Using the data below, reproduce exactly the lines from the line with "neck: (277, 202)" to the line with "left front paw: (153, 356)", both included; pictures must be dropped.

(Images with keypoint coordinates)
::::
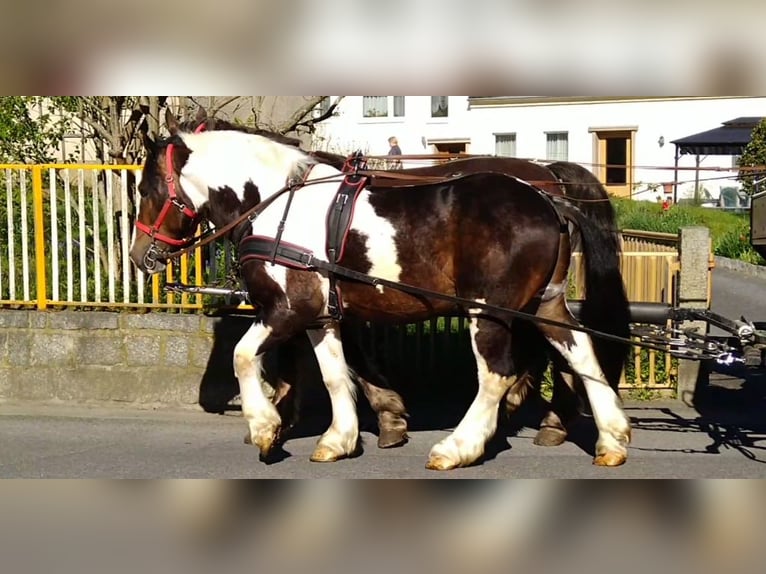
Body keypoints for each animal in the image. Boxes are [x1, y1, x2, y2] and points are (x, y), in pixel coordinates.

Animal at [129, 110, 632, 470]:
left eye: (147, 187)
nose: (139, 256)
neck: (277, 202)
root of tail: (549, 198)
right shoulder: (322, 316)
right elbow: (335, 374)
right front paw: (340, 439)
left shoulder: (288, 309)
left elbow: (242, 356)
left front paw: (265, 426)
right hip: (545, 304)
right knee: (582, 353)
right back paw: (611, 438)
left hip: (488, 311)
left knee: (497, 376)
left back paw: (459, 446)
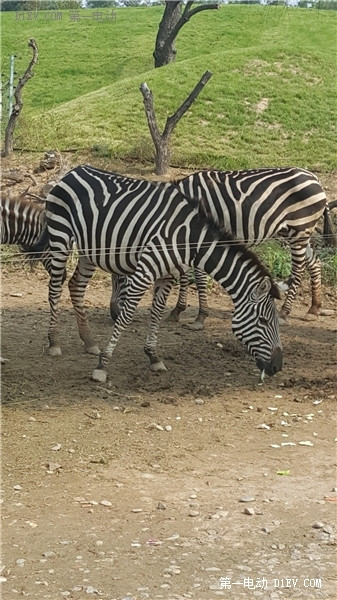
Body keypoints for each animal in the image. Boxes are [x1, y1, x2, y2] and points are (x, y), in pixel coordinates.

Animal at [28, 162, 280, 382]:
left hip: (90, 250)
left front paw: (153, 356)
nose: (278, 367)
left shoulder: (167, 276)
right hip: (60, 236)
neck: (189, 239)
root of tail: (73, 170)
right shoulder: (145, 271)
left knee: (76, 286)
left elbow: (157, 313)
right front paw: (102, 366)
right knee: (55, 287)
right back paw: (54, 342)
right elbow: (127, 315)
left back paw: (89, 341)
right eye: (264, 320)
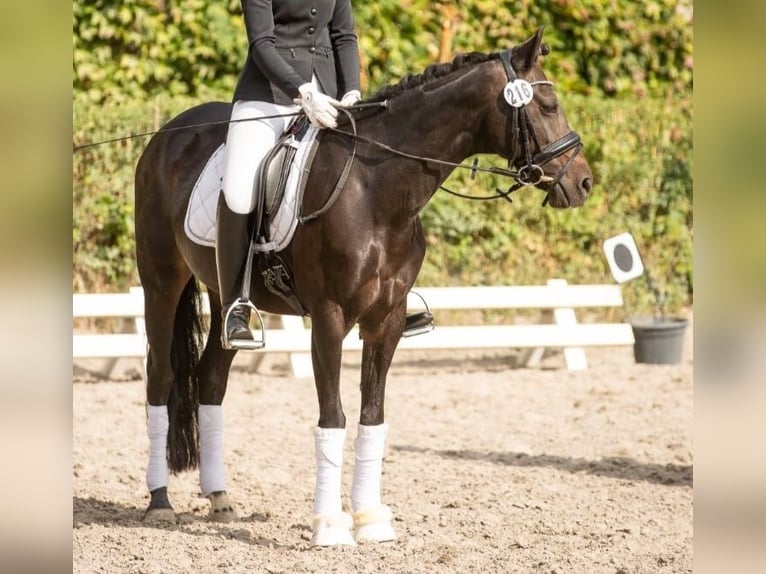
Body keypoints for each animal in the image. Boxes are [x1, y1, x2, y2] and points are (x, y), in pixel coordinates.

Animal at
::::
▶ REPLY TO THE EXERCISE
neck: (277, 202)
root of tail: (549, 198)
right shoulder: (322, 316)
right elbow: (335, 374)
right front paw: (340, 439)
left shoulder: (288, 309)
left elbow: (242, 356)
left front paw: (265, 426)
right hip: (545, 304)
right knee: (582, 353)
right back paw: (611, 438)
left hip: (488, 311)
left knee: (497, 376)
left back paw: (459, 446)
Body keypoints for each animal in the image. Boxes are [x1, y1, x2, y2] and points are (x, y), in pixel coordinates.

Animal at [28, 162, 280, 382]:
left hip: (90, 250)
left front paw: (153, 356)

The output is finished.